■ EXERCISES
**1)** For the passage on child discipline, decide whether each statement agrees with it: (a) bribery leads to fewer tantrums, (b) parents should apologize for a disciplining mistake, (c) the grocery store scene takes place in aisle 9. Answer yes or no for each, and quote the words from the passage that settle it.
**2)** Answer these questions from the passage on child discipline:
(a) What does the child want bought at the grocery store?
(b) How will a kid react to a parent admitting mistakes?
(c) When should parents show their children how much they love and value them?
**3)** Reproduce the passage on child discipline exactly, from "Disciplining Your Child" up to and including "learn from it.".

■ DOCUMENT TEXT

◇ ◇ ◇

Oh gosh, here goes your child again, screaming bloody murder on the floor of aisle 9 at the grocery store because you won’t buy him or her chocolate milk. Or perhaps it’s happening in the middle of a wedding ceremony and you just know the bride will behead you for ruining her big day.
No matter the location or occasion, we are often put in situations where we need our kids to behave like little angels, pronto. The easiest and quickest way to achieve this angel status is to bribe them, and temporarily, you may achieve heaven. However, bribery leads to more and worse tantrums because now your kid just learned that you are willing to give him or her anything to stop the bad behavior. Therefore, try to talk to your children and anticipate their needs to avoid bad behavior from occurring in the first place. Moreover, shower them with praises when they are behaving well to incentivize them to continue being angels.
Disciplining Your Child is No Joke
Whew. Parenting is HARD. And some days, parenting plain sucks. However, parenting is part of what we signed up for when we decided to give birth to our kids (what? You didn’t see that in the contract?) and we need to do our best to discipline our children and guide them to do the right things. Be honest with yourself and your kids when you do make a disciplining mistake and apologize for it. Your kid will respect you more for admitting your mistakes. Show them how much you love and value them after both parties have calmed down. Lastly, do go easy on yourself when you do make a disciplining mistake – the important thing is that you learn from it.
What discipline mistakes have you made and how have you fixed them?

◇ ◇ ◇

■ DATA SHOWN
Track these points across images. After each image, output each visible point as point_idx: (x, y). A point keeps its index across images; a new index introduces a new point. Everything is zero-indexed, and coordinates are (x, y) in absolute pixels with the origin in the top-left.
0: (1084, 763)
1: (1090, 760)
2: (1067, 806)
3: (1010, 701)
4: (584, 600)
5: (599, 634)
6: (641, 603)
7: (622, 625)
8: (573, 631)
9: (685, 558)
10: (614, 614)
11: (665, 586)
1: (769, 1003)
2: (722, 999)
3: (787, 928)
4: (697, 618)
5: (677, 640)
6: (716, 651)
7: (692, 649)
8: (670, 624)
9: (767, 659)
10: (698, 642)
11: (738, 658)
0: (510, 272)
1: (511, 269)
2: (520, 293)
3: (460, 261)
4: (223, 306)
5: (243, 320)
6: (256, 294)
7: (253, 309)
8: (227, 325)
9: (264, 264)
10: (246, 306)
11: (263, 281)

◇ ◇ ◇

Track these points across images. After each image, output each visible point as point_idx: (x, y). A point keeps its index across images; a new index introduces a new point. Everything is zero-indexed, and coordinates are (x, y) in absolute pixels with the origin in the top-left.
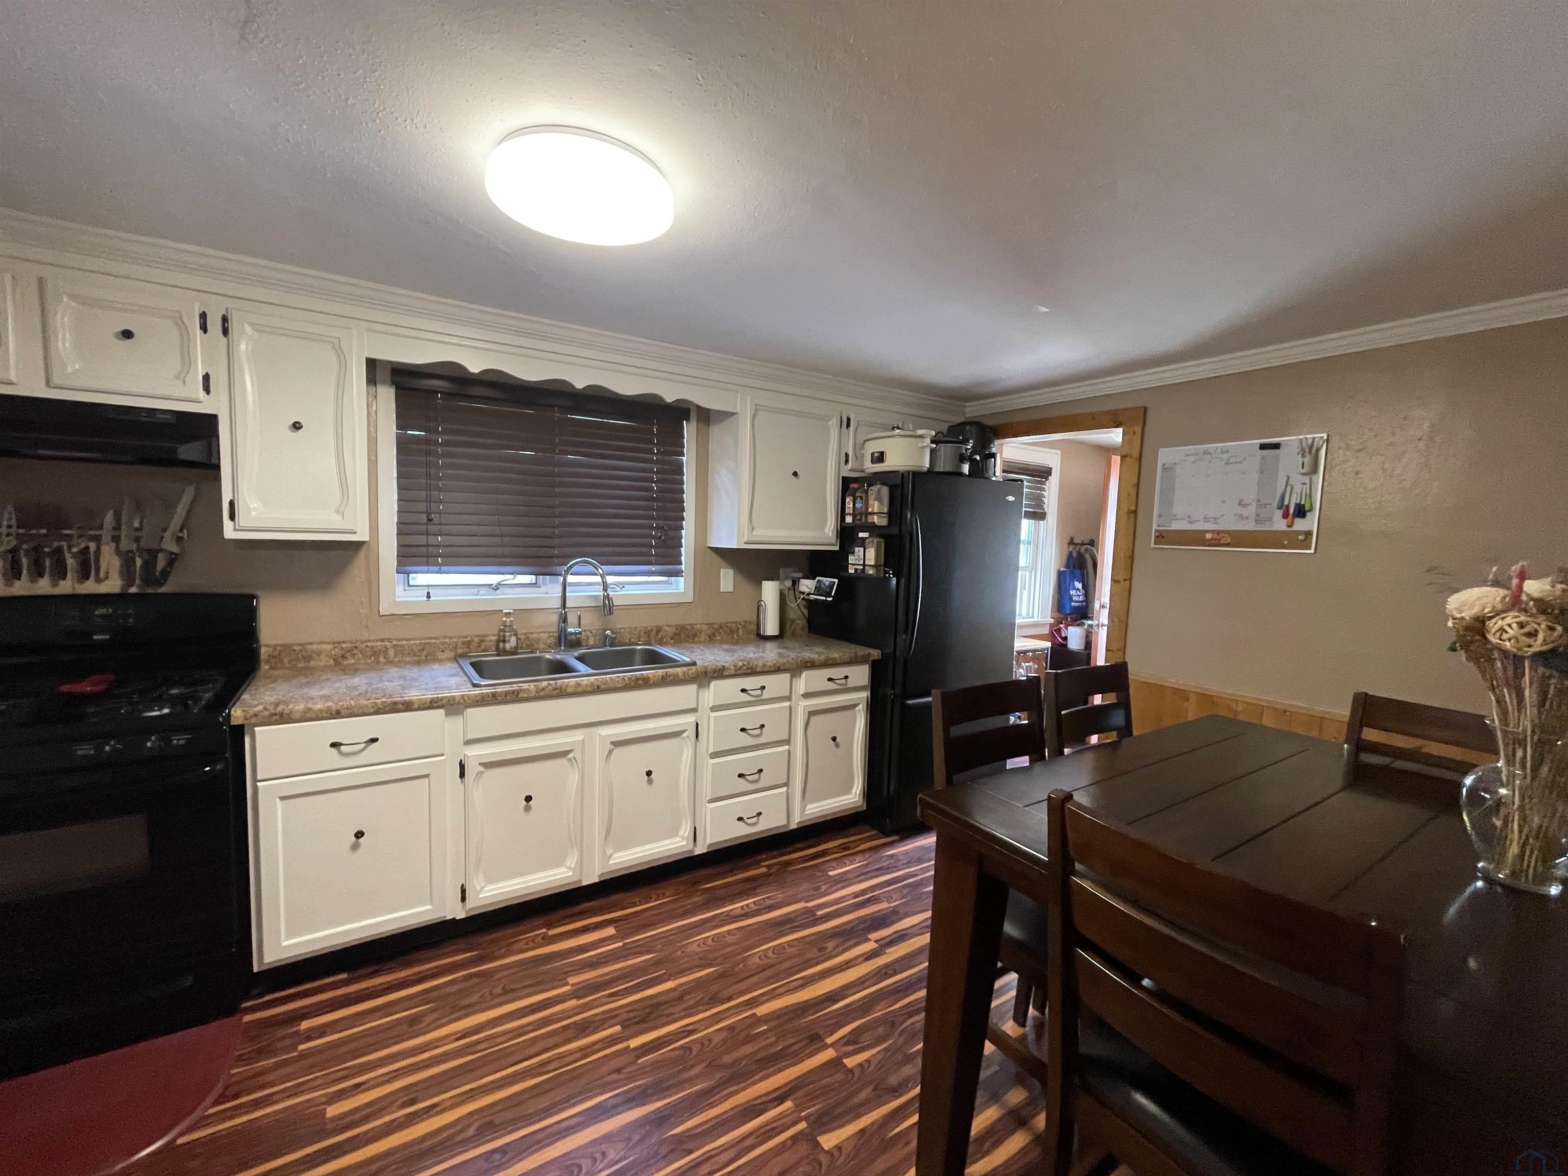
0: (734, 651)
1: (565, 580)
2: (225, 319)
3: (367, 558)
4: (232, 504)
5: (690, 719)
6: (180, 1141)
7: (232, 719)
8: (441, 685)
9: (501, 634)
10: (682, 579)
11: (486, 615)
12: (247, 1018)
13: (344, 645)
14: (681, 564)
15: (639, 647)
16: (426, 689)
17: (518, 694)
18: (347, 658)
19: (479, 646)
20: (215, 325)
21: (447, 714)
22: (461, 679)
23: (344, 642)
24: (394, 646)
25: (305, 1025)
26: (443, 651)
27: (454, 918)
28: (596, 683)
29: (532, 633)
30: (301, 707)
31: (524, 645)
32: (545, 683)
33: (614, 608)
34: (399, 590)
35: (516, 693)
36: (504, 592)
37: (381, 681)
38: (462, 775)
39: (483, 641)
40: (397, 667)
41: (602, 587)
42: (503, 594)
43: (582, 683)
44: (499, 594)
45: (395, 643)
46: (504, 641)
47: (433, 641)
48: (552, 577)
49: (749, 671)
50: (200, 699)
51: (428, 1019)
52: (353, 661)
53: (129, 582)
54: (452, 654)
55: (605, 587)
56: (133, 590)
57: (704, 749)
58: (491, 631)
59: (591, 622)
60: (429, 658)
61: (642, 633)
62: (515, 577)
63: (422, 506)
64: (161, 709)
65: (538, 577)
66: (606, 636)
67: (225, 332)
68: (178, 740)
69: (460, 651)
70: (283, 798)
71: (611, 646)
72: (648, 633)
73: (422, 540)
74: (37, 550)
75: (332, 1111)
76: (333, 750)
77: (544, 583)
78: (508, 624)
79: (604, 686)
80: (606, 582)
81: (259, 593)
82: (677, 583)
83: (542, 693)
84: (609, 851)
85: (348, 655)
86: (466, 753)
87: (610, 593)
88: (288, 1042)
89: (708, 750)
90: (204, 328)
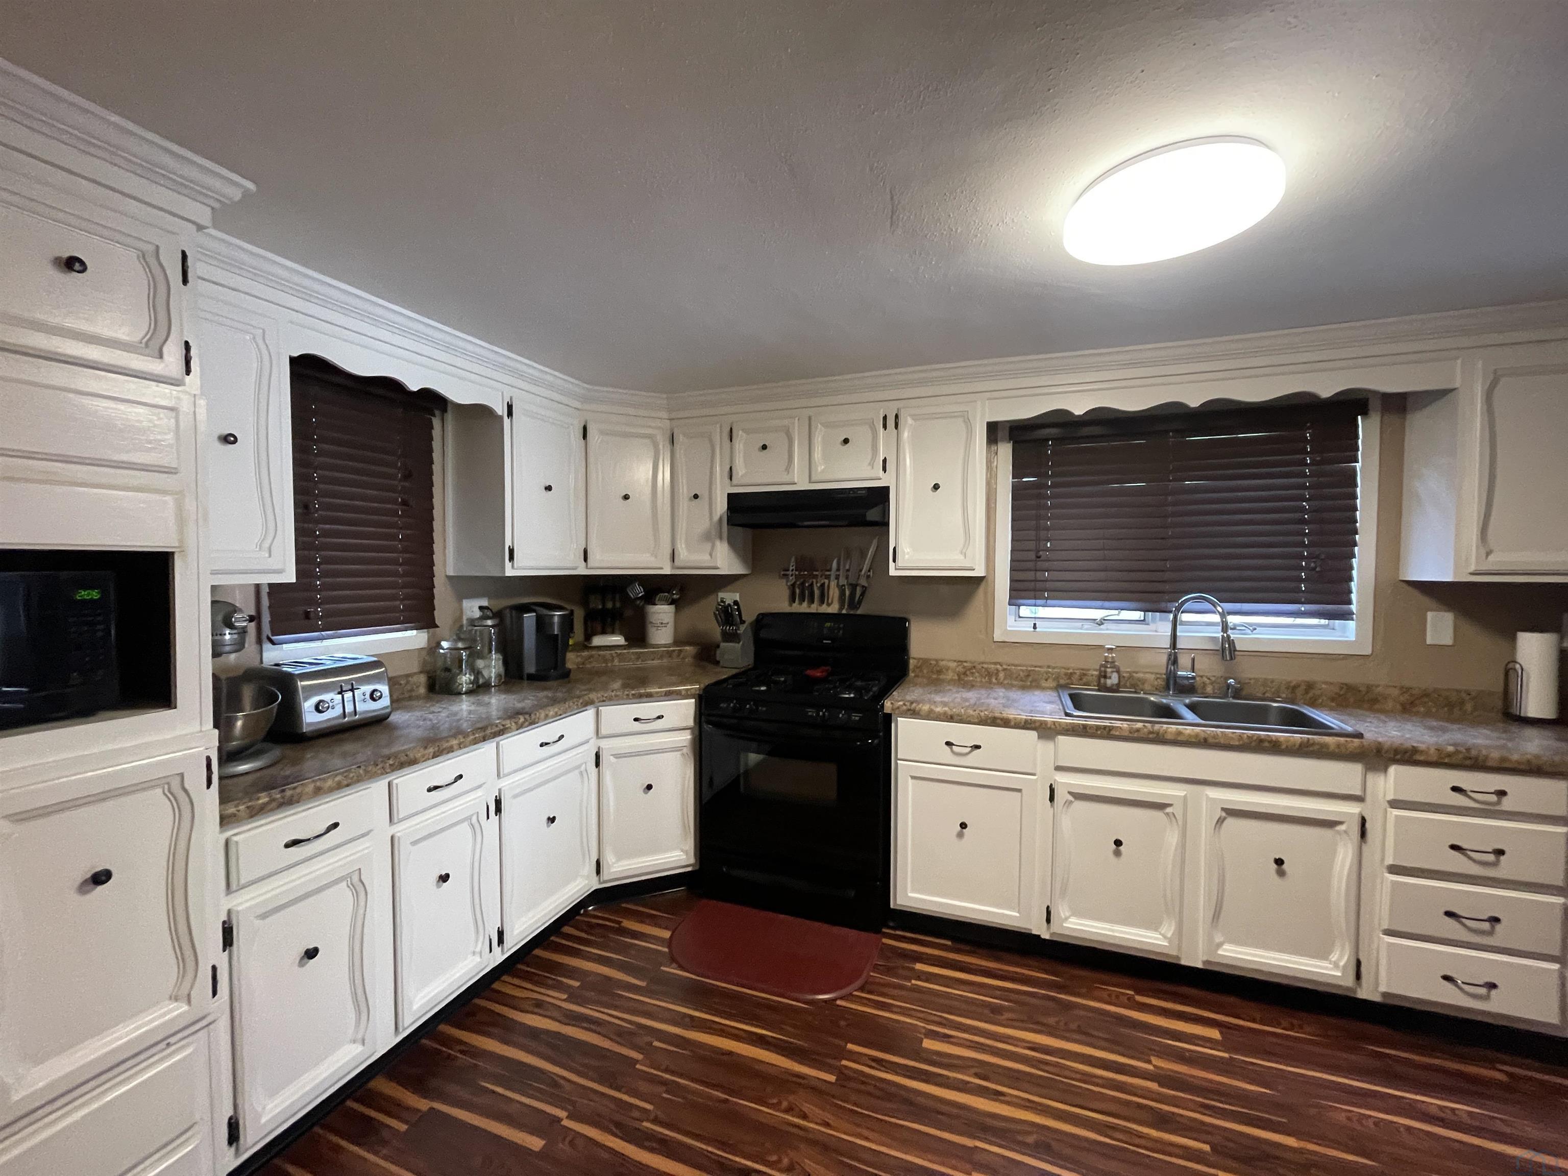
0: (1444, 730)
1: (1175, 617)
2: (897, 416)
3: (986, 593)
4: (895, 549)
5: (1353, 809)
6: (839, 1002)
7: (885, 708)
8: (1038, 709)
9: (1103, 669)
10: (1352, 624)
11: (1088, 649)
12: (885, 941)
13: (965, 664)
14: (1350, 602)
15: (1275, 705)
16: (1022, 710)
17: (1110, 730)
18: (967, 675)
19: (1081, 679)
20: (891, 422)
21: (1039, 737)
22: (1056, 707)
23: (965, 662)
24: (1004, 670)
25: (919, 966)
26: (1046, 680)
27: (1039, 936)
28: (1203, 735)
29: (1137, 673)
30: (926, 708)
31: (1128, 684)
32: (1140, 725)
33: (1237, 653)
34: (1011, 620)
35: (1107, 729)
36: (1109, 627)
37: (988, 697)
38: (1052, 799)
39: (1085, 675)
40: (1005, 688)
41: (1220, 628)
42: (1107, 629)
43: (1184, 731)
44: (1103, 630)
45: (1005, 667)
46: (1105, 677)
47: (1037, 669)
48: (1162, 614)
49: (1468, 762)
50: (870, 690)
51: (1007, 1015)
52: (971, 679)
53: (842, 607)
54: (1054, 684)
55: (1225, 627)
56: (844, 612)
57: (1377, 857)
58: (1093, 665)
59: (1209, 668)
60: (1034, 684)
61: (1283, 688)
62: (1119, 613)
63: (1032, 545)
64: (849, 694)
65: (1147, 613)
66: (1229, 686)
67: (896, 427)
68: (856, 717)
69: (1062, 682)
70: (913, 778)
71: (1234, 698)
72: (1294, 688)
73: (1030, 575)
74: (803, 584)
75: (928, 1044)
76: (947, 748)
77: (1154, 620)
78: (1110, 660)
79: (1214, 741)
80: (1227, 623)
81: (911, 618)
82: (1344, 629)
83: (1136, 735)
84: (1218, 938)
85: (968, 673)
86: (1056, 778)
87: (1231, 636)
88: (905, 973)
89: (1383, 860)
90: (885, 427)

◇ ◇ ◇

■ RESPONSES BY ITEM NUMBER
**1)**
(a) No: "bribery leads to more and worse tantrums"
(b) Yes: "Be honest with yourself and your kids when you do make a disciplining mistake and apologize for it."
(c) Yes: "on the floor of aisle 9 at the grocery store"

**2)**
(a) Chocolate milk.
(b) The kid will respect the parent more.
(c) After both parties have calmed down.

**3)**
Disciplining Your Child is No Joke
Whew. Parenting is HARD. And some days, parenting plain sucks. However, parenting is part of what we signed up for when we decided to give birth to our kids (what? You didn’t see that in the contract?) and we need to do our best to discipline our children and guide them to do the right things. Be honest with yourself and your kids when you do make a disciplining mistake and apologize for it. Your kid will respect you more for admitting your mistakes. Show them how much you love and value them after both parties have calmed down. Lastly, do go easy on yourself when you do make a disciplining mistake – the important thing is that you learn from it.